North Korean ship docks in Chinese port despite coal embargo

The docking of a North Korean ship at a port in northern China has raised questions over a Chinese ban on coal imports from the nuclear-armed state.

The Jin Hung 9 docked at a port in Tangshan city in northern Hebei province, near Beijing, on Thursday morning.

According to a daily docking plan published on Jintang port’s website, the North Korean ship was loaded with anthracite coal. The website listed a nearly six-hour unloading time for the ship.

What the Jin Hung 9 unloaded is not clear.

Speaking Friday, Chinese Ministry of Foreign Affairs spokesman Lu Kang said the country’s policy of not accepting coal imports from North Korea had not changed.

“There have been some reports that some coal ships have tied up in port. You are aware if these ships continue to remain out at sea, away from port, we need to make some humanitarian consideration for their crews,” Lu said.

He added that “nothing that violates the implementation” of sanctions had occurred.

At least four other North Korean ships were listed as having docked at the port, but it is unclear what their cargo was.

Coal ban

China said in February it was halting all coal imports from North Korea for 2017 in accordance with a UN Security Council resolution passed last year.

“Imports of coal produced in North Korea — including shipments already declared to the customs but yet to be released — will be suspended for the remainder of this year,” China’s Ministry of Commerce said in a statement.

Coal is North Korea’s main export and an important source of foreign currencies for its fragile economy. Most of North Korea’s exported coal is shipped to China, its only major ally on the global stage.

The link between Beijing and Pyongyang has been frayed by North Korea’s repeated missile tests, and increased pressure from Washington on China to act to prevent further nuclear tests by Pyongyang.

North Korea has conducted five nuclear tests since the early 2000s, all of which have been roundly condemned by China.

On Thursday, a day after North Korea’s Vice Foreign Minister said Pyongyang would test missiles weekly and use nuclear weapons if threatened, Chinese Foreign Ministry spokesman Lu said Beijing was “gravely concerned” about North Korea’s recent nuclear and missile activities.

Lu also praised recent US statements about “using whatever peaceful means possible to resolve the (Korean) Peninsula nuclear issue.”

Military moves

Tensions have been on a knife edge on the peninsula amid tit-for-tat saber rattling from Pyongyang and Washington and a major military parade in North Korea, during which several potential new intercontinental ballistic missiles (ICBMs) were unveiled, and a failed missile launch.

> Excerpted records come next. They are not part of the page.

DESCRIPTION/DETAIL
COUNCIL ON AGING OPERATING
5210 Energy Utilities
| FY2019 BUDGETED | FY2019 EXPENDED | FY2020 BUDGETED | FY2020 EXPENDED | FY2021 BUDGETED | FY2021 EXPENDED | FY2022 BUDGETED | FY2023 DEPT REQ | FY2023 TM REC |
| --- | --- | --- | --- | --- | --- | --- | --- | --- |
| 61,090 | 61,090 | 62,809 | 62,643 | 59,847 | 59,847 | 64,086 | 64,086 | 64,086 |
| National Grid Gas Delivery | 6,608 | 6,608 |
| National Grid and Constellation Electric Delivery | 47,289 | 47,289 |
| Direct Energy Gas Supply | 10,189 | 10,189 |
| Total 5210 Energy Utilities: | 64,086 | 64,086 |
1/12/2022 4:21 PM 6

During a recent visit to Japan, US Vice President Mike Pence called North Korea the “most dangerous and urgent threat” to the region and vowed any North Korean attack on US forces or their allies would be met with “overwhelming” force.

According to US defense official, Chinese air force land-attack, cruise-missile-capable bombers were put on “high alert” earlier this week as part of what is believed to be a Chinese effort to “reduce the time to react to a North Korea contingency.”

The official said the US also has seen an extraordinary number of Chinese military aircraft being brought up to full readiness through intensified maintenance.

On Friday, South Korea said it was closely watching North Korea in days ahead because it could “carry out a provocation at any time” around the April 25 anniversary of the founding of the Korean People’s Army.